We got to day seven or eight when we got a phone call from someone who shall remain nameless. Every player who was still in town got the same message: “All right, boys, time to go back home. It’s over. Leave the city.”

Marchand tells a story of trying to out-do the Blackhawks’ supposed 16-straight days of partying after winning the Stanley Cup, but being forced to stop after a week.

Do you know how bad you have to get to be kicked out of Boston? I mean, it’s Boston.

You saw it with our team at the beginning of this season. We got off to a slow start, and then the injuries piled up. And we were really feeling the heat for a while. I think two things changed the season. The first thing was the emergence of Danton Heinen and Matt Grzelcyk. They’re probably not the first names you’d think of if you’re outside of Boston, but Bruins fans know just how important these guys have been this season. Charlie McAvoy gets all the attention — because he’s going to be an unreal superstar in this league —but Grizzy is extremely underrated on the blue line. And I can’t say enough about Heino and how his two-way game has added so much depth to our roster. You need guys like Grizzy and Heino to win a Cup.

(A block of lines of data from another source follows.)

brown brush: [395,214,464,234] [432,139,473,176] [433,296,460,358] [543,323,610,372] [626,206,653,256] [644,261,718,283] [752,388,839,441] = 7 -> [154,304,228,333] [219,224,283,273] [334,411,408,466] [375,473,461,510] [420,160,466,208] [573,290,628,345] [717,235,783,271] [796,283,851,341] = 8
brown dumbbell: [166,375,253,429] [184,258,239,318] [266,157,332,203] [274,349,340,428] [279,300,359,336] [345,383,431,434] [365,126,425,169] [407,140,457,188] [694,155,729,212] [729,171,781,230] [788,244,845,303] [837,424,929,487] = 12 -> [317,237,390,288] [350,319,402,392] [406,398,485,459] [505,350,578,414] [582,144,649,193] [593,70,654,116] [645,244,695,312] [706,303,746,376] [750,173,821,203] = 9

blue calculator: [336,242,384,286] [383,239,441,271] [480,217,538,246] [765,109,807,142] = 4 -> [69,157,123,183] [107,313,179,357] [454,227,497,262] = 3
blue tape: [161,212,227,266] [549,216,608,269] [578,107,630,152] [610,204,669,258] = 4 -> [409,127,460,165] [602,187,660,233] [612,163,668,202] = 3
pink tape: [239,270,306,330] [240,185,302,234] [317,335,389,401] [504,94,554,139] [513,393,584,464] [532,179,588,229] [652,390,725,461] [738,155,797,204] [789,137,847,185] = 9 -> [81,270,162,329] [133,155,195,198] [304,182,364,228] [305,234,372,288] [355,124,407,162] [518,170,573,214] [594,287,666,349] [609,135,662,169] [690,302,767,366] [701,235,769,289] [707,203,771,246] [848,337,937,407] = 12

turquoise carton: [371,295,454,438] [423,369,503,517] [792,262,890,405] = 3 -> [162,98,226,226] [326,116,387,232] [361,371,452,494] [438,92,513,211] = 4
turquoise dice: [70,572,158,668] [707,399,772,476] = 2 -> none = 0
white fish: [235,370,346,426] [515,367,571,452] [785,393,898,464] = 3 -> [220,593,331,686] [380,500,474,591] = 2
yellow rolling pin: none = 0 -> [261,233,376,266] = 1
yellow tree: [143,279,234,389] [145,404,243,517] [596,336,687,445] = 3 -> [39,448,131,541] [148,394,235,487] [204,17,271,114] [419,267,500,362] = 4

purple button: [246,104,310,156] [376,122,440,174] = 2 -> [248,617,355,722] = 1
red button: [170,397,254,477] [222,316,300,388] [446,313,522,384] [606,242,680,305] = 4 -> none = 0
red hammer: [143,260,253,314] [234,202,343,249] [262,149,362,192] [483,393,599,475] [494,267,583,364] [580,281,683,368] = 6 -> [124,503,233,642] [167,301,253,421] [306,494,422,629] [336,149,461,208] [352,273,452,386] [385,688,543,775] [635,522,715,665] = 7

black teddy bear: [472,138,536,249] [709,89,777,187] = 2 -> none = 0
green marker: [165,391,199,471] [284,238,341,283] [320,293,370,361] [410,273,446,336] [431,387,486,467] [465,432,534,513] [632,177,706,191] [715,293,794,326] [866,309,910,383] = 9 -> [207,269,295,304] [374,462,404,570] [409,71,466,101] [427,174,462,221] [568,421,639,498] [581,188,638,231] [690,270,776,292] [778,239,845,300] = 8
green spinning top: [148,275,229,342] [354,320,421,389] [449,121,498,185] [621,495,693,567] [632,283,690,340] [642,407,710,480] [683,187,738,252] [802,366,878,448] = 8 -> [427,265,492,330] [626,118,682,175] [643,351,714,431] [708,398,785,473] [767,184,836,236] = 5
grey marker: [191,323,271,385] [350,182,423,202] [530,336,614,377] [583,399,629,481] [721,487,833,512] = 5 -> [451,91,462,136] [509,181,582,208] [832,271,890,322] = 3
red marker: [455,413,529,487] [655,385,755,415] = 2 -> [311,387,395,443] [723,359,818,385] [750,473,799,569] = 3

Hockey nicknames are the worst — you usually just add “ey” or “er” to a guy’s name — but “Heino” is particularly brutal. But I guess they couldn’t go with “Heiney” for obvious reasons.

The thing about hockey is that the cliché is actually real. It’s really a game where a split second changes everything. The difference between winning and losing is so razor thin. If you don’t have a good room, and you’re not all 100% locked-in and willing to do literally anything to win, you are not gonna win.

I don’t care how fast your guys are or how good your system is. Everybody’s guys are fast. Everybody’s system is good. What you need is a room full of guys who are willing to do anything. We had it in 2011. I think we have it again in 2018.

Apparently all it takes to win in the NHL is a “good room” and the willingness to do anything to win.

It also helps when the opposing team’s best defensive centre suffers a freak eye injury, their best defensive defenceman suffers an abdominal injury on a hip check, one of their scoring wingers has his back broken, one of their veteran wingers suffered a sports hernia, their Selke-winning second-line centre is playing through groin and labrum tears, and the rest of the team has numerous other injuries.

No excuses, really — the Bruins won the Cup — but acting like it was only because they had a “good room” and will is a classic post hoc ergo propter hoc logical fallacy.

Also, it once again sells himself short. Marchand is a good hockey player! The Bruins were a good hockey team! The 2011 Bruins had so much skill to go with their toughness and had one of the greatest playoff performances from a goaltender of all time.

Marchand had 11 goals and 19 points in 25 playoff games that year. To chalk up their Stanley Cup victory as being solely the result of a “good room” belittles his own skill and that of his teammates. Not every team that has a “good room” wins the Stanley Cup, even if they’re willing to do whatever it takes to win.

So, in the end, I weirdly felt sad for Marchand. Sad that his dad told 12-year-olds to go take a run at a kid on the opposing team. Sad that he feels the need to cross the line to be an effective NHL player. Sad that he doesn’t seem to understand how good he and his teammates really are.